So let’s get back to nice men. Not because it’s a charitable act to like nice men rather than their “cooler” contemporaries–on the contrary; it’s totally self-serving. How many women can claim to feel what my friend Amy feels: “I’m going out with a man who listens to me. He notices what matters to me. He pays attention. I know that sounds, well, basic, but it’s a first for me. And he acts on those feelings and preferences! Being observed so tenderly has made me feel…cherished.”
Do you feel cherished, all ye who are dating men whom everyone calls “hot” and”sexy”–or do you feel a little nervous? Isn’t hot and sexy meaningless unless he makes YOU feel fabulous? Do you believe the price of being with a worthy lover is to be forever walking on eggshells?
If that’s what your experience is, then I urge you to go against type; to try a another kind of man. A man who makes you feel good. Enough with trying to extract kindness from a withholding man! Enough with hiding your real self because you feel “too big” or “too loud” or too something with a man. Enough with feeling you have to hold yourself back, or lose weight, or keep your opinions to yourself, lest you …what? Lest you overwhelm him.
Please!
Listen, we learn early that we’re supposed to be the guardians of relationships; the fixers and softeners and smoothers–the tamers of men. This is an old role, which I can explain in another blog. I remember working so hard, years ago, to get a young, very handsome god to trust me, that all I could think of was, “Yes, he’s withholding. Yes, he’s suspicious. Yes, he doesn’t see that I’m really a good person because he thinks all women are terrors and man-eaters…..but I”LL PROVE TO HIM THAT I’M TRUSTWORTHY.” And there, my friends, is the problem. A nice man never assumes you’re untrustworthy! He gives you the benefit of the doubt–just as you give him the benefit of the doubt.
And a smart woman doesn’t fall for the guy who makes her prove she’s worthy (or kind, or loving, or whatever); because such a guy has a need to great to fill. And you, sadly, will simply fall into the abyss of that need.

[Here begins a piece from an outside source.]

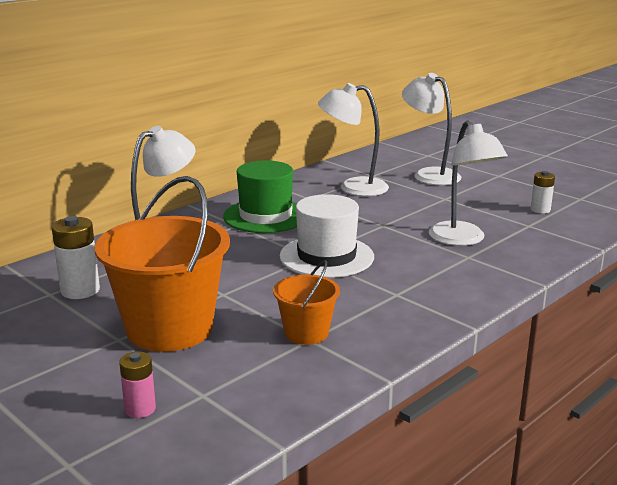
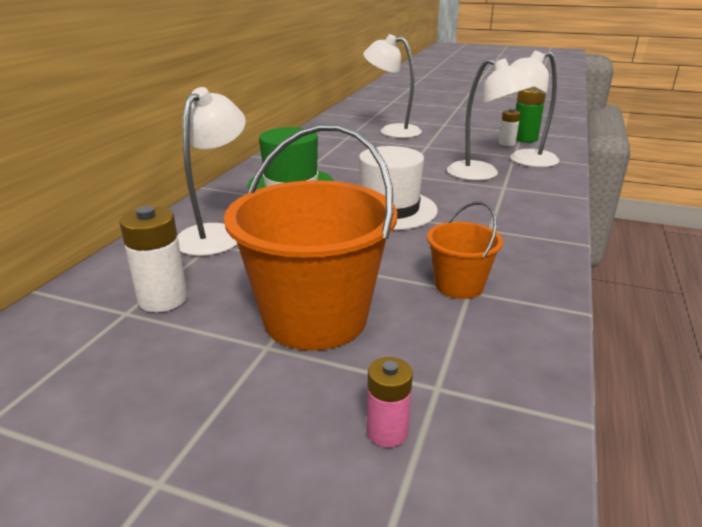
camera: 25 degrees left, 5 degrees up
white lamp [318,83,389,196] -> white lamp moved to [510,51,560,167]
none -> green battery [516,89,546,143]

Here’s the acid test: If a man is nicer to everyone else than he is to you (and there are many incredibly attractive men whom everyone adores, who are kinder to their public than to their lovers)–then, my dear ones, you’re in trouble. A man who blames you for his problems is a man you will have a nightmarish time with. But a man who may blame others, or the world, or his parents, or himself for his troubles–but knows you’re the best thing he ever met–now there’s a guy you have a chance with. Because? Because the person he loves is the person he’s nicest to. Which is the only way love can work. A relationship is a commitment, right? And if he isn’t committed to being sweet to you, then what’s a nice girl like you doing in a place like that?
Happy New Year, dearest earthly lovers–may you find love in abundance in 2009.